# [Activity]
Find the word "nima" in the records below. List each line containing it.

# [Data for the task]
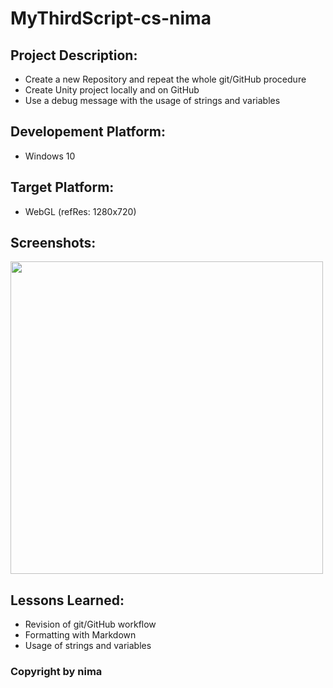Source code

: # MyThirdScript-cs-nima

## Project Description:

* Create a new Repository and repeat the whole git/GitHub procedure
* Create Unity project locally and on GitHub
* Use a debug message with the usage of strings and variables

## Developement Platform:

* Windows 10

## Target Platform:

* WebGL (refRes: 1280x720)

## Screenshots:

<div>
<img src = "./Screenshots/"home-pic-playmode-mythird-addnumbers-cs-nima.jpg" width="500">
</div>
	

## Lessons Learned:

* Revision of git/GitHub workflow
* Formatting with Markdown
* Usage of strings and variables

### Copyright by nima
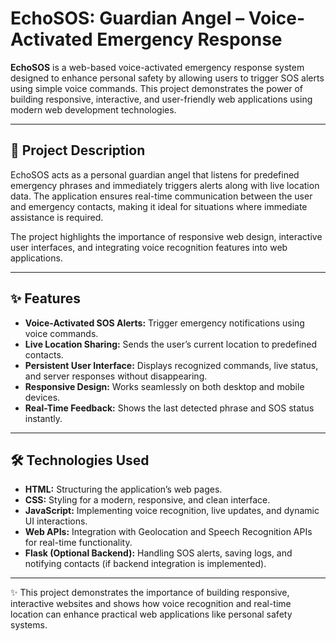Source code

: # EchoSOS: Guardian Angel – Voice-Activated Emergency Response

**EchoSOS** is a web-based voice-activated emergency response system designed to enhance personal safety by allowing users to trigger SOS alerts using simple voice commands. This project demonstrates the power of building responsive, interactive, and user-friendly web applications using modern web development technologies.


---

## 🌟 Project Description

EchoSOS acts as a personal guardian angel that listens for predefined emergency phrases and immediately triggers alerts along with live location data. The application ensures real-time communication between the user and emergency contacts, making it ideal for situations where immediate assistance is required.

The project highlights the importance of responsive web design, interactive user interfaces, and integrating voice recognition features into web applications.

---

## ✨ Features

- **Voice-Activated SOS Alerts:** Trigger emergency notifications using voice commands.  
- **Live Location Sharing:** Sends the user’s current location to predefined contacts.  
- **Persistent User Interface:** Displays recognized commands, live status, and server responses without disappearing.  
- **Responsive Design:** Works seamlessly on both desktop and mobile devices.  
- **Real-Time Feedback:** Shows the last detected phrase and SOS status instantly.

---

## 🛠 Technologies Used

- **HTML:** Structuring the application’s web pages.  
- **CSS:** Styling for a modern, responsive, and clean interface.  
- **JavaScript:** Implementing voice recognition, live updates, and dynamic UI interactions.  
- **Web APIs:** Integration with Geolocation and Speech Recognition APIs for real-time functionality.  
- **Flask (Optional Backend):** Handling SOS alerts, saving logs, and notifying contacts (if backend integration is implemented).

---

✨ This project demonstrates the importance of building responsive, interactive websites and shows how voice recognition and real-time location can enhance practical web applications like personal safety systems.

# [Finished exercise]
: # MyThirdScript-cs-nima
<img src = "./Screenshots/"home-pic-playmode-mythird-addnumbers-cs-nima.jpg" width="500">
### Copyright by nima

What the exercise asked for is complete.